The UCSF Weill Institute for Neurosciences, established by the extraordinary generosity of Joan and Sanford I. "Sandy" Weill, brings together world-class researchers with top-ranked physicians to solve some of the most complex challenges in the human brain.

The UCSF Weill Institute leverages UCSF’s unrivaled bench-to-bedside excellence in the neurosciences. It unites three UCSF departments—Neurology, Psychiatry, and Neurological Surgery—that are highly esteemed for both patient care and research, as well as the Neuroscience Graduate Program, a cross-disciplinary alliance of nearly 100 UCSF faculty members from 15 basic-science departments, as well as the UCSF Institute for Neurodegenerative Diseases, a multidisciplinary research center focused on finding effective treatments for Alzheimer’s disease, frontotemporal dementia, Parkinson’s disease, and other neurodegenerative disorders.

About UCSF

UC San Francisco (UCSF) is a leading university dedicated to promoting health worldwide through advanced biomedical research, graduate-level education in the life sciences and health professions, and excellence in patient care. It includes top-ranked graduate schools of dentistry, medicine, nursing and pharmacy; a graduate division with nationally renowned programs in basic, biomedical, translational and population sciences; and a preeminent biomedical research enterprise.

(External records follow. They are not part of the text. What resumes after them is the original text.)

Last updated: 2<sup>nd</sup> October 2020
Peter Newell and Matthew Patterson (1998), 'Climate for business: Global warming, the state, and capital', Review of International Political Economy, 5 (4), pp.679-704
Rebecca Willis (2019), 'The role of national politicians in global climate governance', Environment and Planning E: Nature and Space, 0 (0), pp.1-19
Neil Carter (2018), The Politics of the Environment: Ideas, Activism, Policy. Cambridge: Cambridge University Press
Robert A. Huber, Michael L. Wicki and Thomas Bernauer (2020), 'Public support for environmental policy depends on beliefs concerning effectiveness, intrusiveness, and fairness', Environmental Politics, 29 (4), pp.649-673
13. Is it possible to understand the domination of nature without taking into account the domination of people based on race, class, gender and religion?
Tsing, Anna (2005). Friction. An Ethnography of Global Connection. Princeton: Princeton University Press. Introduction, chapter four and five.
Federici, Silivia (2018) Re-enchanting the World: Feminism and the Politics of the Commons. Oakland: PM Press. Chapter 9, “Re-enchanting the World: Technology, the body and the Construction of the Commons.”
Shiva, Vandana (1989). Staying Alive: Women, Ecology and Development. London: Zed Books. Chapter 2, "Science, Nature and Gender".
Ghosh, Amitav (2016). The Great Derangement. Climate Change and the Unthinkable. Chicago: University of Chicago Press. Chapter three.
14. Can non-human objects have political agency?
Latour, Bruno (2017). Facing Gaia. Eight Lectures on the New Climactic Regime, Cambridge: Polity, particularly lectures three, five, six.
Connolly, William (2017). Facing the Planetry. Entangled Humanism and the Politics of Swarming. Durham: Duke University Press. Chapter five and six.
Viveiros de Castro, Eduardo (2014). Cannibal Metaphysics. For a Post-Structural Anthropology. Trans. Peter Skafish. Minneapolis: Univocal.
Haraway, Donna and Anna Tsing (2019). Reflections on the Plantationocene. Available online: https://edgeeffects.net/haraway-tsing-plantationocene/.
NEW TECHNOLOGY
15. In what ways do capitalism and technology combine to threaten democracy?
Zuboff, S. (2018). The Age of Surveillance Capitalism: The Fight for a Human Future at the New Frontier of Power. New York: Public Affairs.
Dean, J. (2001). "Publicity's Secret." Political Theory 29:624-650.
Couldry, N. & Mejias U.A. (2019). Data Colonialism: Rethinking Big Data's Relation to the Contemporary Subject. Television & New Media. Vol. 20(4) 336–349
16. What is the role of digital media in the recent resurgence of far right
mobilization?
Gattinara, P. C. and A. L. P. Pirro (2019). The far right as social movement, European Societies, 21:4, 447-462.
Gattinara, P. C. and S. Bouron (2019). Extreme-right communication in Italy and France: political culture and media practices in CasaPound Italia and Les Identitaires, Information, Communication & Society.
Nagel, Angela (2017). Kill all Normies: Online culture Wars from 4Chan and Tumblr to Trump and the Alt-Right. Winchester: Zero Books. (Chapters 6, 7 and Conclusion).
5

It also includes UCSF Health, which comprises three top-ranked hospitals – UCSF Medical Center and UCSF Benioff Children’s Hospitals in San Francisco and Oakland – as well as Langley Porter Psychiatric Hospital, UCSF Benioff Children’s Physicians, and the UCSF Faculty Practice. UCSF Health has affiliations with hospitals and health organizations throughout the Bay Area. UCSF faculty also provide all physician care at the public Zuckerberg San Francisco General Hospital and Trauma Center, and the San Francisco VA Medical Center. The UCSF Fresno Medical Education Program is a major branch of the University of California, San Francisco’s School of Medicine.